I don't keep P's anymore. But all my fish are very well fed and have a diverse and healthy diet.
All are pellet trained and do not recieve any live foods.


----------



## upgradepc (Jan 30, 2009)

thats the way to go. no need to put your fish at risk with live foods


----------



## jp80911 (Apr 3, 2008)

shrimp
squid
fish filet
home bred mollies and convicts
oscars


----------



## exodon king (Mar 25, 2009)

upgradepc said:


> thats the way to go. no need to put your fish at risk with live foods


Not only that, but they don't provide much nutritional value at all.

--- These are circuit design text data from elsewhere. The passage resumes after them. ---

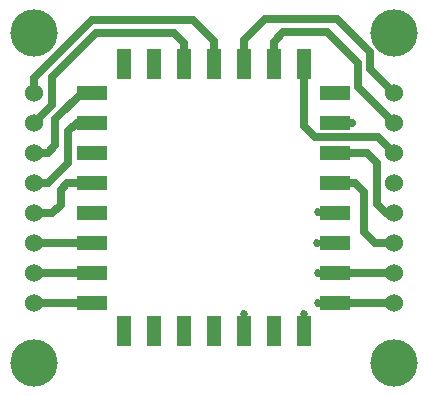
<source format=gtl>
%TF.GenerationSoftware,KiCad,Pcbnew,(5.1.9)-1*%
%TF.CreationDate,2021-12-11T15:05:51-08:00*%
%TF.ProjectId,VN-100Breakout,564e2d31-3030-4427-9265-616b6f75742e,rev?*%
%TF.SameCoordinates,Original*%
%TF.FileFunction,Copper,L1,Top*%
%TF.FilePolarity,Positive*%
%FSLAX46Y46*%
G04 Gerber Fmt 4.6, Leading zero omitted, Abs format (unit mm)*
G04 Created by KiCad (PCBNEW (5.1.9)-1) date 2021-12-11 15:05:51*
%MOMM*%
%LPD*%
G01*
G04 APERTURE LIST*
%TA.AperFunction,SMDPad,CuDef*%
%ADD10R,2.540000X1.143000*%
%TD*%
%TA.AperFunction,SMDPad,CuDef*%
%ADD11R,1.143000X2.540000*%
%TD*%
%TA.AperFunction,ComponentPad*%
%ADD12C,4.000000*%
%TD*%
%TA.AperFunction,ComponentPad*%
%ADD13C,1.524000*%
%TD*%
%TA.AperFunction,ViaPad*%
%ADD14C,0.685800*%
%TD*%
%TA.AperFunction,Conductor*%
%ADD15C,0.650000*%
%TD*%
%TA.AperFunction,Conductor*%
%ADD16C,0.762000*%
%TD*%
%TA.AperFunction,Conductor*%
%ADD17C,0.508000*%
%TD*%
G04 APERTURE END LIST*
D10*
%TO.P,U2,16*%
%TO.N,/SPI_SCK*%
X143383000Y-88900000D03*
%TO.P,U2,8*%
%TO.N,Net-(U2-Pad8)*%
X163957000Y-88900000D03*
%TO.P,U2,1*%
%TO.N,/GND*%
X163957000Y-106680000D03*
%TO.P,U2,2*%
X163957000Y-104140000D03*
%TO.P,U2,3*%
X163957000Y-101600000D03*
%TO.P,U2,4*%
X163957000Y-99060000D03*
%TO.P,U2,5*%
%TO.N,/RX2*%
X163957000Y-96520000D03*
%TO.P,U2,6*%
%TO.N,/TX2*%
X163957000Y-93980000D03*
%TO.P,U2,22*%
%TO.N,/SYNC_IN*%
X143383000Y-104140000D03*
%TO.P,U2,23*%
%TO.N,/SPI_CS*%
X143383000Y-106680000D03*
%TO.P,U2,21*%
%TO.N,/NRST*%
X143383000Y-101600000D03*
%TO.P,U2,20*%
%TO.N,Net-(U2-Pad20)*%
X143383000Y-99060000D03*
%TO.P,U2,19*%
%TO.N,/SPI_MISO*%
X143383000Y-96520000D03*
%TO.P,U2,18*%
%TO.N,Net-(U2-Pad18)*%
X143383000Y-93980000D03*
%TO.P,U2,17*%
%TO.N,/SPI_MOSI*%
X143383000Y-91440000D03*
%TO.P,U2,7*%
%TO.N,/Restore*%
X163957000Y-91440000D03*
D11*
%TO.P,U2,24*%
%TO.N,Net-(U2-Pad24)*%
X146050000Y-109093000D03*
%TO.P,U2,25*%
%TO.N,Net-(U2-Pad25)*%
X148590000Y-109093000D03*
%TO.P,U2,26*%
%TO.N,Net-(U2-Pad26)*%
X151130000Y-109093000D03*
%TO.P,U2,27*%
%TO.N,Net-(U2-Pad27)*%
X153670000Y-109093000D03*
%TO.P,U2,28*%
%TO.N,/GND*%
X156210000Y-109093000D03*
%TO.P,U2,29*%
%TO.N,Net-(U2-Pad29)*%
X158750000Y-109093000D03*
%TO.P,U2,15*%
%TO.N,Net-(U2-Pad15)*%
X146050000Y-86487000D03*
%TO.P,U2,14*%
%TO.N,Net-(U2-Pad14)*%
X148590000Y-86487000D03*
%TO.P,U2,13*%
%TO.N,/RX1*%
X151130000Y-86487000D03*
%TO.P,U2,12*%
%TO.N,/TX1*%
X153670000Y-86487000D03*
%TO.P,U2,11*%
%TO.N,/Enable*%
X156210000Y-86487000D03*
%TO.P,U2,10*%
%TO.N,/Vin*%
X158750000Y-86487000D03*
%TO.P,U2,30*%
%TO.N,/GND*%
X161290000Y-109093000D03*
%TO.P,U2,9*%
%TO.N,/SYNC_OUT*%
X161290000Y-86487000D03*
%TD*%
D12*
%TO.P,U1,*%
%TO.N,*%
X138430000Y-111760000D03*
X168910000Y-111760000D03*
X168910000Y-83820000D03*
X138430000Y-83820000D03*
D13*
%TO.P,U1,12*%
%TO.N,/TX2*%
X168910000Y-99060000D03*
%TO.P,U1,11*%
%TO.N,/RX2*%
X168910000Y-101600000D03*
%TO.P,U1,10*%
%TO.N,/GND*%
X168910000Y-104140000D03*
%TO.P,U1,9*%
X168910000Y-106680000D03*
%TO.P,U1,13*%
%TO.N,/Restore*%
X168910000Y-96520000D03*
%TO.P,U1,14*%
%TO.N,/SYNC_OUT*%
X168910000Y-93980000D03*
%TO.P,U1,15*%
%TO.N,/Vin*%
X168910000Y-91440000D03*
%TO.P,U1,16*%
%TO.N,/Enable*%
X168910000Y-88900000D03*
%TO.P,U1,1*%
%TO.N,/TX1*%
X138430000Y-88900000D03*
%TO.P,U1,8*%
%TO.N,/SPI_CS*%
X138430000Y-106680000D03*
%TO.P,U1,5*%
%TO.N,/SPI_MISO*%
X138430000Y-99060000D03*
%TO.P,U1,2*%
%TO.N,/RX1*%
X138430000Y-91440000D03*
%TO.P,U1,3*%
%TO.N,/SPI_SCK*%
X138430000Y-93980000D03*
%TO.P,U1,7*%
%TO.N,/SYNC_IN*%
X138430000Y-104140000D03*
%TO.P,U1,6*%
%TO.N,/NRST*%
X138430000Y-101600000D03*
%TO.P,U1,4*%
%TO.N,/SPI_MOSI*%
X138430000Y-96520000D03*
%TD*%
D14*
%TO.N,/Restore*%
X165404800Y-91427300D03*
%TO.N,/GND*%
X162483800Y-104127300D03*
X161302700Y-107619800D03*
X162496500Y-99021900D03*
X156215080Y-107645200D03*
X162433000Y-101600000D03*
X162483800Y-106654600D03*
%TD*%
D15*
%TO.N,/SPI_MOSI*%
X141363700Y-94805500D02*
X139649200Y-96520000D01*
X142049500Y-91440000D02*
X141363700Y-92125800D01*
X139649200Y-96520000D02*
X138430000Y-96520000D01*
X141363700Y-92125800D02*
X141363700Y-94805500D01*
X143383000Y-91440000D02*
X142049500Y-91440000D01*
%TO.N,/NRST*%
X138430000Y-101600000D02*
X143383000Y-101600000D01*
%TO.N,/SYNC_IN*%
X138430000Y-104140000D02*
X143383000Y-104140000D01*
%TO.N,/SPI_SCK*%
X139623800Y-93980000D02*
X138430000Y-93980000D01*
X140258800Y-93345000D02*
X139623800Y-93980000D01*
X140258800Y-91122500D02*
X140258800Y-93345000D01*
X142481300Y-88900000D02*
X140258800Y-91122500D01*
X143383000Y-88900000D02*
X142481300Y-88900000D01*
%TO.N,/TX1*%
X151866600Y-82727800D02*
X153670000Y-84531200D01*
X143332200Y-82727800D02*
X151866600Y-82727800D01*
X138430000Y-87630000D02*
X143332200Y-82727800D01*
X153670000Y-84531200D02*
X153670000Y-86487000D01*
X138430000Y-88900000D02*
X138430000Y-87630000D01*
D16*
%TO.N,/SPI_MISO*%
X143383000Y-96520000D02*
X143167098Y-96520000D01*
D15*
X138430000Y-99060000D02*
X140004800Y-99060000D01*
X140716000Y-97078800D02*
X141274800Y-96520000D01*
X141274800Y-96520000D02*
X143383000Y-96520000D01*
X140716000Y-98348800D02*
X140716000Y-97078800D01*
X140004800Y-99060000D02*
X140716000Y-98348800D01*
%TO.N,/SPI_CS*%
X138430000Y-106680000D02*
X143383000Y-106680000D01*
%TO.N,/RX1*%
X151130000Y-84709000D02*
X151130000Y-86487000D01*
X138430000Y-91440000D02*
X139941300Y-89928700D01*
X139941300Y-89928700D02*
X139941300Y-87591900D01*
X139941300Y-87591900D02*
X143687800Y-83845400D01*
X143687800Y-83845400D02*
X150266400Y-83845400D01*
X150266400Y-83845400D02*
X151130000Y-84709000D01*
%TO.N,/Enable*%
X156210000Y-84442300D02*
X156210000Y-86487000D01*
X157975300Y-82677000D02*
X156210000Y-84442300D01*
X164138038Y-82677000D02*
X157975300Y-82677000D01*
X166878000Y-85416962D02*
X164138038Y-82677000D01*
X166878000Y-86868000D02*
X166878000Y-85416962D01*
X168910000Y-88900000D02*
X166878000Y-86868000D01*
%TO.N,/Vin*%
X158750000Y-84567000D02*
X158750000Y-86487000D01*
X159535100Y-83781900D02*
X158750000Y-84567000D01*
X163283900Y-83781900D02*
X159535100Y-83781900D01*
X165862000Y-86360000D02*
X163283900Y-83781900D01*
X165862000Y-88392000D02*
X165862000Y-86360000D01*
X168910000Y-91440000D02*
X165862000Y-88392000D01*
%TO.N,/SYNC_OUT*%
X168910000Y-93980000D02*
X167589200Y-92659200D01*
X167589200Y-92659200D02*
X162217100Y-92659200D01*
X161290000Y-91732100D02*
X161290000Y-86487000D01*
X162217100Y-92659200D02*
X161290000Y-91732100D01*
%TO.N,/Restore*%
X163969700Y-91427300D02*
X163957000Y-91440000D01*
X165404800Y-91427300D02*
X163969700Y-91427300D01*
D17*
%TO.N,/GND*%
X156215080Y-109087920D02*
X156210000Y-109093000D01*
X156215080Y-107645200D02*
X156215080Y-109087920D01*
X161302700Y-109080300D02*
X161290000Y-109093000D01*
X161302700Y-107619800D02*
X161302700Y-109080300D01*
X163931600Y-106654600D02*
X163957000Y-106680000D01*
X162483800Y-106654600D02*
X163931600Y-106654600D01*
X163944300Y-104127300D02*
X163957000Y-104140000D01*
X162483800Y-104127300D02*
X163944300Y-104127300D01*
D15*
X163957000Y-106680000D02*
X168910000Y-106680000D01*
X168910000Y-104140000D02*
X163957000Y-104140000D01*
D17*
X163918900Y-99021900D02*
X163957000Y-99060000D01*
X162496500Y-99021900D02*
X163918900Y-99021900D01*
X162433000Y-101600000D02*
X163957000Y-101600000D01*
D15*
%TO.N,/TX2*%
X168910000Y-99060000D02*
X168236900Y-99060000D01*
X168236900Y-99060000D02*
X167462200Y-98285300D01*
X167462200Y-98285300D02*
X167462200Y-94843600D01*
X166598600Y-93980000D02*
X163957000Y-93980000D01*
X167462200Y-94843600D02*
X166598600Y-93980000D01*
%TO.N,/RX2*%
X168910000Y-101600000D02*
X167309800Y-101600000D01*
X167309800Y-101600000D02*
X166382700Y-100672900D01*
X163957000Y-96520000D02*
X165582600Y-96520000D01*
X166382700Y-97320100D02*
X166382700Y-100672900D01*
X165582600Y-96520000D02*
X166382700Y-97320100D01*
%TD*%
M02*

</source>
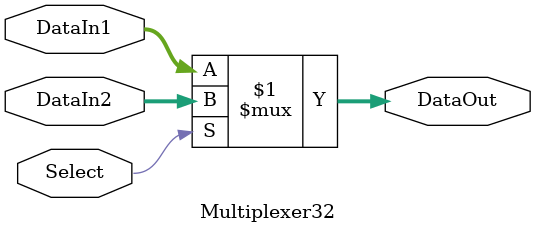
<source format=v>
`timescale 1ns / 1ps
module Multiplexer32(
	input Select,
	input[31:0] DataIn1,
	input[31:0] DataIn2,
	output[31:0] DataOut
);
	assign DataOut=	Select ? DataIn2 : DataIn1;
endmodule
</source>
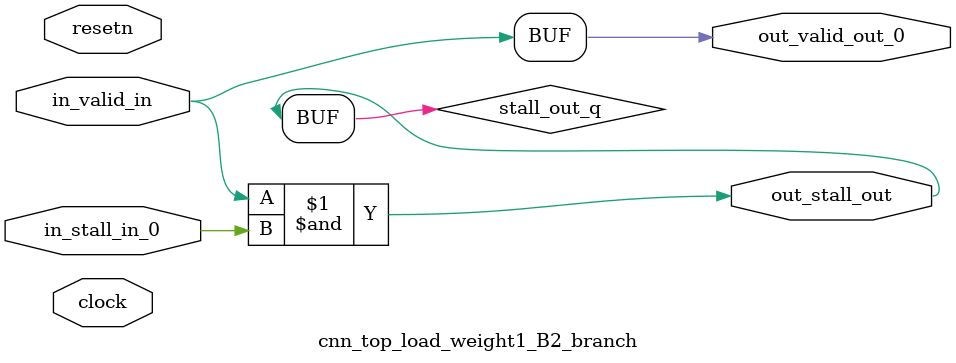
<source format=sv>



(* altera_attribute = "-name AUTO_SHIFT_REGISTER_RECOGNITION OFF; -name MESSAGE_DISABLE 10036; -name MESSAGE_DISABLE 10037; -name MESSAGE_DISABLE 14130; -name MESSAGE_DISABLE 14320; -name MESSAGE_DISABLE 15400; -name MESSAGE_DISABLE 14130; -name MESSAGE_DISABLE 10036; -name MESSAGE_DISABLE 12020; -name MESSAGE_DISABLE 12030; -name MESSAGE_DISABLE 12010; -name MESSAGE_DISABLE 12110; -name MESSAGE_DISABLE 14320; -name MESSAGE_DISABLE 13410; -name MESSAGE_DISABLE 113007; -name MESSAGE_DISABLE 10958" *)
module cnn_top_load_weight1_B2_branch (
    input wire [0:0] in_stall_in_0,
    input wire [0:0] in_valid_in,
    output wire [0:0] out_stall_out,
    output wire [0:0] out_valid_out_0,
    input wire clock,
    input wire resetn
    );

    wire [0:0] stall_out_q;


    // stall_out(LOGICAL,6)
    assign stall_out_q = in_valid_in & in_stall_in_0;

    // out_stall_out(GPOUT,4)
    assign out_stall_out = stall_out_q;

    // out_valid_out_0(GPOUT,5)
    assign out_valid_out_0 = in_valid_in;

endmodule

</source>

For the most part they're just skin and bones.
I used to cull fry for feeders, but only when my guapotes were overpopulated.
Now days I only use feeders for HLLE treatment.


----------



## bigboi26 (Mar 24, 2006)

Hikari Cichlid Gold
Beef hearts
Bloodworms
Shrimp
Squid
Octopus
Smelt
krill
Catfish


----------



## khmerboiRED (Jul 15, 2008)

Hikari Gold

Silver Shad

Raw Shrimp

Tilapia

Live guppies (ones i breed)

Never thought of asian markets for food under 1.99 lbs... gonna go check that out this weekend! =)


----------



## lovemyreds (Feb 18, 2009)

frozen Blood worms

frozen Krill

frozen Brine Shrimp

frozen Mysis Shrimp

Hikari Cichlid Gold pellet

Tetra Color Tropical Granules

Kent Zoe for freshwater


----------



## NTcaribe (Apr 8, 2004)

fresh white tilapia stuffed with carnivore sticks, alla raw shrimp


----------



## Guest (Apr 3, 2009)

For the bigger fish:

Raw shrimp (cut into bite-sized pieces)

Smelt (also cut into pieces)

Earthworms

Occasionally:

salmon fillet
flounder fillet
live minnows


----------



## Brian5150 (Oct 17, 2006)

Catfish fillet chunks 
Frozen shrimp

Each is cut into pieces the size of your thumb fingernail. I then put around 15 pieces each into seperate sandwich bags that seal. Then all the sandwich bags go into a gallon size resealable bag. I think it helps cut down on freezerburn and keeps it fresh. Sometimes I put a few drops of garlic guard in each baggy before i freeze them.


----------